As costs continue to rise and cost-cutting measures show diminishing returns, the time might be coming when a radical leap forward is necessary. Today, most residential buildings have a single water meter, and bills are divided with no regard for each apartment’s actual water usage. The guy watering his garden on the roof is not penalized for waste, and the water miser downstairs is not rewarded for saving. (A small percentage of buildings still receive flat-rate “frontage” water bills, based on the building’s street frontage and the number of stories, apartments, and water-using fixtures. This system is scheduled to be phased out by July 2012.)

But even before it arrives, some people think the one-meter-per-building future is obsolete. “There might be a time when residential buildings start submetering for water like many are doing now for electricity,” says Weber, the property manager. In a commercial building he manages in Chelsea, each of the nine businesses has its own meter, including a restaurant that uses about $1,300 worth of water a month and an office that uses $35. When the office’s bill spiked to $150, Weber investigated immediately and discovered that a toilet was running non-stop.

“Based on where people are going with green buildings, a lot of supers are saying that [submetering] is where the city will be going in a couple of years,” says Michael Williams, who owns Brooklyn-based Meter Reading Services. Williams services five residential buildings in Brooklyn and Queens that already have water submeters.

“Using water has become more expensive, but wasting it is a killer,” adds Alan Rothschild, president of Vantage Group of Monroe Township, New Jersey, the largest water-conservation consulting company in the metropolitan area. “We try to help buildings figure out their most efficient level of water use, then get there and stay there.”

The process begins with a Water Cost Analysis, which takes a couple of weeks and usually costs between $1,000 and $3,000. An Automatic Meter Reader (AMR) reads the water meter every hour and transmits the information to a central computer.
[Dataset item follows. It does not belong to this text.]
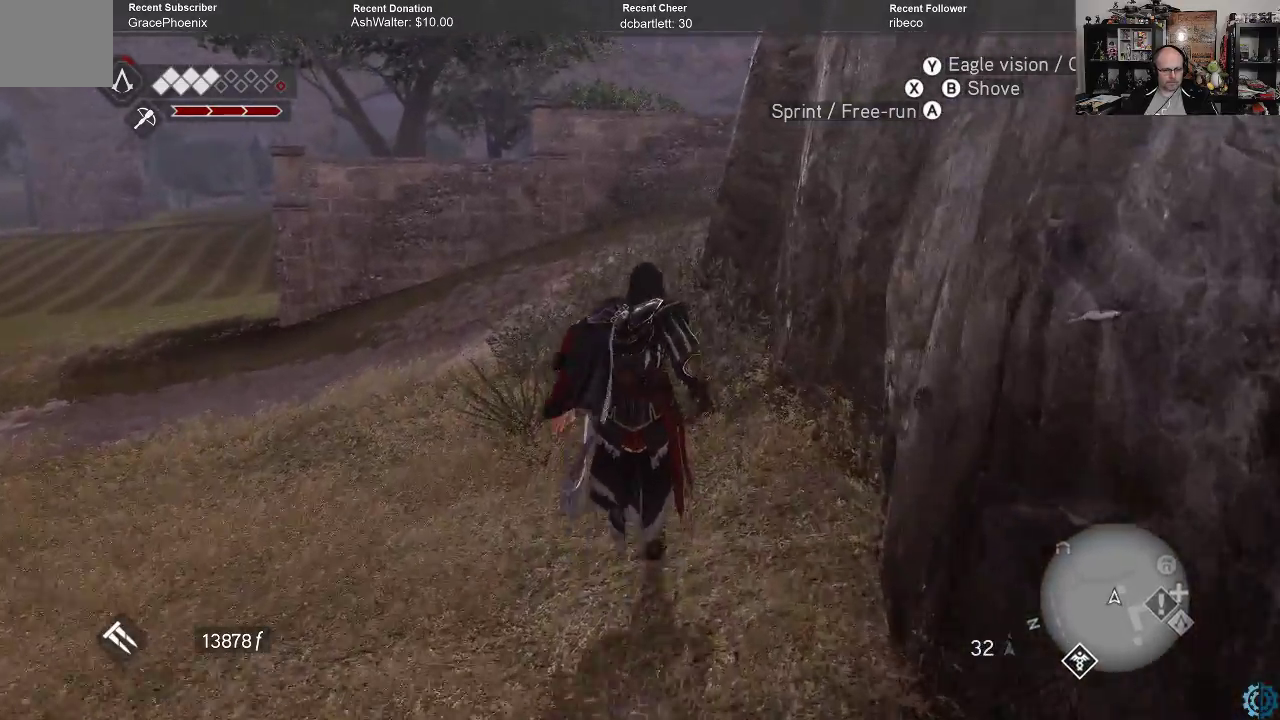
{"buttons": [], "left_stick": "up", "right_stick": "center", "events": [[200, "A", "up"], [267, "R2", "up"]]}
Rothschild says an AMR quickly notices upticks in water usage from “insidious and sneaky” things like “invisible” leaks.

Vantage was hired by AKAM Associates to address high water bills at eight of the properties it manages. “What was found was that the bills were accurate [but] there was gross over-usage of water owing to antiquated toilets, showerheads, and sink and faucet fixtures,” says AKAM president Michael Berenson.

The properties underwent a “tune-up” that attacked the sources of waste. “Ultimately,” Berenson adds, “aerators, seals, flushometers and other elements were replaced, resulting in reductions in water consumption of as much as 30 percent.”

High-tech systems like AMR are no substitute for diligent preventive maintenance of your water system, argues Philip Kraus, president of Fred Smith Plumbing & Heating Company, which has been in business since 1914 and now has a clientele of mostly upscale Manhattan co-ops and condos

“We find that in most buildings, if everything seems to be working, people aren’t inclined to look into it,” Kraus says. “That’s not the way to go. Every six months you should check your water-heating system – for domestic use and heat. Make sure [the meters are] calibrated correctly,” Kraus advises. “Then start asking questions. Is the tenant with the rooftop garden using more water? Is there a hot spot on the basement floor? If so, untold gallons of hot water returning from radiators might be leaking beneath the basement floor.”

Thanks to conservation measures, improved maintenance, new technology, public awareness, and, of course, soaring costs, New Yorkers are using far less water today, per capita, than they did 25 years ago. Water usage peaked at 200 gallons per person per day in the 1980s. Today, each New Yorker uses an average of 150 gallons a day.

Good news? Sure. But don’t pat yourself on the back too hard. According to a United Nations survey, the average German uses about one-third as much.